Sunday, March 21, 2010

Bee Degree Days


In addition to avoiding each other, emerging bumblebee queens need to be out and flying around when their favorite early food plants are blooming. Too early and it's too cool, with no nectar or pollen. Too late, and the blooming period is over, the preferred food all gone.

How do they do it? How do they figure out when to emerge, especially underground, or buried in a rotten log, where the sun doesn't shine to let them know the days are getting longer?

Bumblebees can apparently tell when to emerge the same way biologists can predict the dates for Spring plants to flower - they use growing degree days.

Biologists have found that Spring flowers bloom after their buds have received enough heat. During the depths of winter, no bud development happens at all. But in late Winter and early Spring, the days start to get warmer. Every day the temperature is above approximately 50 degrees F, the flower bud grows and develops a bit more. Finally, when there have been enough hours warm enough for growth, development is complete and the blossom unfolds.

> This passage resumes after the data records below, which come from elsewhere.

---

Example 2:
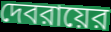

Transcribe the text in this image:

দেবরায়ের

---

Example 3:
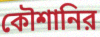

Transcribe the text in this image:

কৌশানির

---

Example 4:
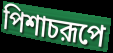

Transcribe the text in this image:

পিশাচরূপে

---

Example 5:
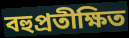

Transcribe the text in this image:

বহুপ্রতীক্ষিত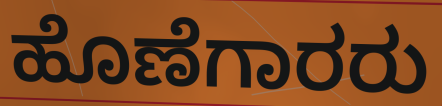
ಹೊಣೆಗಾರರುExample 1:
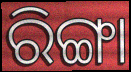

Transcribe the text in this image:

ରିଙ୍ଗା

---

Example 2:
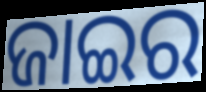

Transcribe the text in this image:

ଜାଇର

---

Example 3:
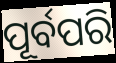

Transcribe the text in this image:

ପୂର୍ବପରି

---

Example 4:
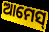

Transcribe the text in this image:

ଆମେସ୍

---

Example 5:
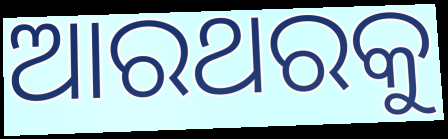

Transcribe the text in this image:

ଆରଥରକୁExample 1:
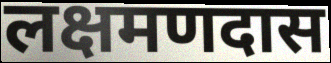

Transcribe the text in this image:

लक्षमणदास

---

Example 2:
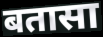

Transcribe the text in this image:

बतासा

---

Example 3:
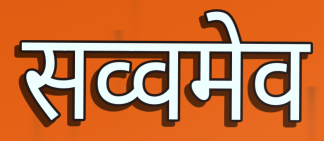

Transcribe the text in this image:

सव्वमेव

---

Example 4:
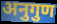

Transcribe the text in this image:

अनुगुण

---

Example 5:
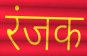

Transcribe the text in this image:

रंजक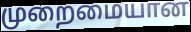
முறைமையான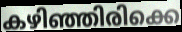
കഴിഞ്ഞിരിക്കെ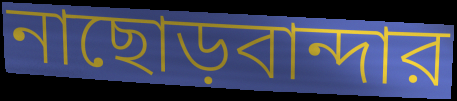
নাছোড়বান্দার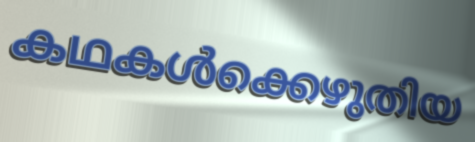
കഥകൾക്കെഴുതിയ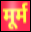
मूर्म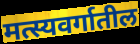
मत्स्यवर्गातील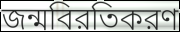
জন্মবিরতিকরণ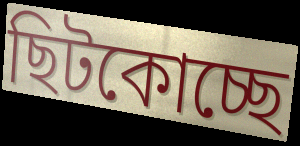
ছিটকোচ্ছে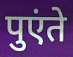
पुएंते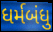
ધર્મબંધુ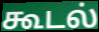
கூடல்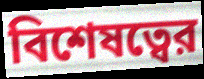
বিশেষত্বেরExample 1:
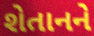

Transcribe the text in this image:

શેતાનને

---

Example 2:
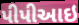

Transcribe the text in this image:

પીપીઆઇ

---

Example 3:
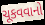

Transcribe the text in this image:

ચૂકવવાનો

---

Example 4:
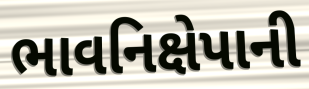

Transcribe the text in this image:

ભાવનિક્ષેપાની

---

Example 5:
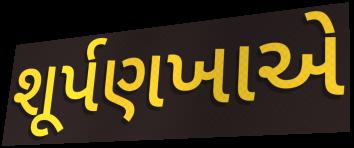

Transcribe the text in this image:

શૂર્પણખાએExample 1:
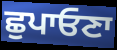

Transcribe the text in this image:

ਛੁਪਾਓਣਾ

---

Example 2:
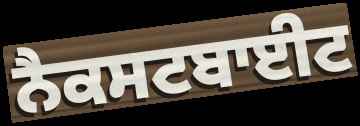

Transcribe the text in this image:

ਨੈਕਸਟਬਾਈਟ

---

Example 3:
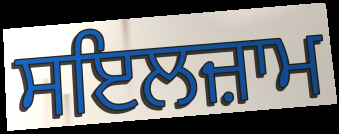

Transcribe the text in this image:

ਸਇਲਜ਼ਾਮ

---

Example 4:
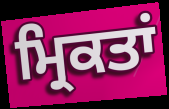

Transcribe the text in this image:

ਮ੍ਰਿਕਤਾਂ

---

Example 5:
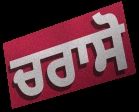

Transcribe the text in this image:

ਚਰਾਸੋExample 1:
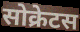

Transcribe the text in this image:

सोक्रेटस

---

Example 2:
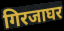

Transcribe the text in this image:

गिरजाघर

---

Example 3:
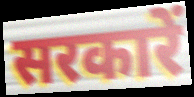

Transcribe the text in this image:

सरकारें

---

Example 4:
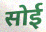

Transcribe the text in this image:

सोई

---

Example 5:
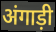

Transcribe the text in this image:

अंगाड़ी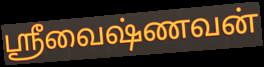
ஸ்ரீவைஷ்ணவன்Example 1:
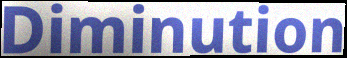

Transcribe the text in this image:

Diminution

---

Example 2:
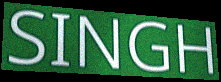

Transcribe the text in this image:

SINGH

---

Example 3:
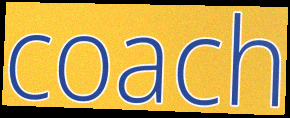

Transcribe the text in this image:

coach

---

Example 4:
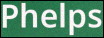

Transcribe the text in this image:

Phelps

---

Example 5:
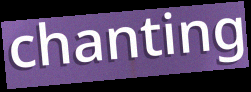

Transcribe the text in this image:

chanting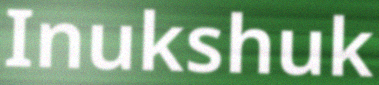
Inukshuk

We know it's accumulated warming that makes the difference, because if it was just the increasing daylength, Spring flowers would bloom on the same date each year. They don't. They bloom earlier in a warm Spring and later in a cool one.

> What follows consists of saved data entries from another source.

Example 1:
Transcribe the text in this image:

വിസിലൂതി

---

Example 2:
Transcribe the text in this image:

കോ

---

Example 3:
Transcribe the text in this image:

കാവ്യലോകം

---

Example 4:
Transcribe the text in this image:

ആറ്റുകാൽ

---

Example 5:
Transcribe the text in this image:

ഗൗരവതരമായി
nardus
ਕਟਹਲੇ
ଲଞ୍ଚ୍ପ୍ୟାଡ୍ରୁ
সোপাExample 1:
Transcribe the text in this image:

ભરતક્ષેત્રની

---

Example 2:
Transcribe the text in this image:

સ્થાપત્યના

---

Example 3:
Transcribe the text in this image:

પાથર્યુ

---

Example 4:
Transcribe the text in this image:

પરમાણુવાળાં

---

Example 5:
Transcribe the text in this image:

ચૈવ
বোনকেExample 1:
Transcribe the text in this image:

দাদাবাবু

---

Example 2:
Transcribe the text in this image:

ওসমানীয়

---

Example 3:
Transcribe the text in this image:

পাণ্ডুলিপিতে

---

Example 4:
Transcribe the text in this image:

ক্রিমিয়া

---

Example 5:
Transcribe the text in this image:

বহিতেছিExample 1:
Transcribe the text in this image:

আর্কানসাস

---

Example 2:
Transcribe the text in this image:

It turns out you can calculate the amount of heat a Spring flowering plant is receiving using a measure called degree days. You add up all the hours since January 1st that the air temperature has been above 50 degrees F and divide by 24 to get a measure called a growing degree day. But since we're interested in bumblebees, we'll call them bee degree days. You can read more about degree days and how to calculate them HERE and HERE.

So if we, or the bumblebee, can keep track of the number of bee degree days, we can predict when the flowers will appear. Each species of flowering plant seems to have its own, unique required number of degree days for blossoming.

Hibernating bumblebees, of course, do not use computers and trig functions to calculate bee degree days. In all likelihood, some aspect of their internal body chemistry changes slowly when the temperature is warm enough. After enough warm days, the chemistry has changed enough to wake up the slumbering queen.

Soon she's on her way, in search of that first, quick pick-me-up of fresh Spring nectar.